Work instructions: Search the records below for the word "same" and show every line where it occurs.

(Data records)

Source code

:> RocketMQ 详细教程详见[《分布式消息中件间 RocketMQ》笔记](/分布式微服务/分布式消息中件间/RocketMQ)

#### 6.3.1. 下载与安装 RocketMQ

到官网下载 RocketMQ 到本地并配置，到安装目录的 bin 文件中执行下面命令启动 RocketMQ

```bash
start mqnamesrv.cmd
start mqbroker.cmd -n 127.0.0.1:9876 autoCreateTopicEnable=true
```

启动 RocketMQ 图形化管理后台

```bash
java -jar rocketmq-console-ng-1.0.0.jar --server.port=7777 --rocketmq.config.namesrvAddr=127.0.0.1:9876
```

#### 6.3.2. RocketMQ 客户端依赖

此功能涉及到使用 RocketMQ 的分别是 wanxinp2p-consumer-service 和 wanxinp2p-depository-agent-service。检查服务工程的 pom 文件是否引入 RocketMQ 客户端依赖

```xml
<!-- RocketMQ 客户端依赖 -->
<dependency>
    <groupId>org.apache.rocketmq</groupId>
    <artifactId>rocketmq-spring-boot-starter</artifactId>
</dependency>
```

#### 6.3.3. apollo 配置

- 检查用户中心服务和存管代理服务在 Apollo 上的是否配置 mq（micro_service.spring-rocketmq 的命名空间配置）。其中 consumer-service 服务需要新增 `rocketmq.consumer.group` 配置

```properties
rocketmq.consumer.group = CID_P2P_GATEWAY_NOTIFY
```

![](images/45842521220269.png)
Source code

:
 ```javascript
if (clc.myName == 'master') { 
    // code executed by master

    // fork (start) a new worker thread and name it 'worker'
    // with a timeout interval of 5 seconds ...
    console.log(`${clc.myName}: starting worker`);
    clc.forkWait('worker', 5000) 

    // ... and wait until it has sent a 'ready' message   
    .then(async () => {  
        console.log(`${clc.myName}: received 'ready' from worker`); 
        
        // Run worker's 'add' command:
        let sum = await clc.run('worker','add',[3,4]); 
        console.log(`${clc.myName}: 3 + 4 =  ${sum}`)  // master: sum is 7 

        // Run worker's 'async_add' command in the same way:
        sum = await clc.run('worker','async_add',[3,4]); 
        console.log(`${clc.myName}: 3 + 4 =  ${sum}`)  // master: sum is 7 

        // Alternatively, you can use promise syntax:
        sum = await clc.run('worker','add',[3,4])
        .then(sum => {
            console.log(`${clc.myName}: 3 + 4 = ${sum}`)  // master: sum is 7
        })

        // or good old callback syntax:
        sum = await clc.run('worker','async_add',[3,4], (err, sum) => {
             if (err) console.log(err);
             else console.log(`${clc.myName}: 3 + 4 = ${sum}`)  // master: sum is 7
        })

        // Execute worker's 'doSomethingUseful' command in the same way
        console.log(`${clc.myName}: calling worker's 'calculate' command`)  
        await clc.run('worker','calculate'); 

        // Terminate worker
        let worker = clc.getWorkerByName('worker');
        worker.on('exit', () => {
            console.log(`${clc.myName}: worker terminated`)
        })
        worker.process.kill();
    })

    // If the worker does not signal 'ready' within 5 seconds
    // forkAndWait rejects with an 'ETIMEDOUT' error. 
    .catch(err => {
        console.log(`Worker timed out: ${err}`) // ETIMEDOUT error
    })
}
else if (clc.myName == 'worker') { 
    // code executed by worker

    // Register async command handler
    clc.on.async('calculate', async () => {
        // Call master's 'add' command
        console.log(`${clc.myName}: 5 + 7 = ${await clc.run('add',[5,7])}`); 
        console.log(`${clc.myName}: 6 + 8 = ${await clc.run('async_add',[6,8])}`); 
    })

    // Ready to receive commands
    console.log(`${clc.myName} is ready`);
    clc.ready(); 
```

Output:
        // Run worker's 'async_add' command in the same way:
        // Execute worker's 'doSomethingUseful' command in the same way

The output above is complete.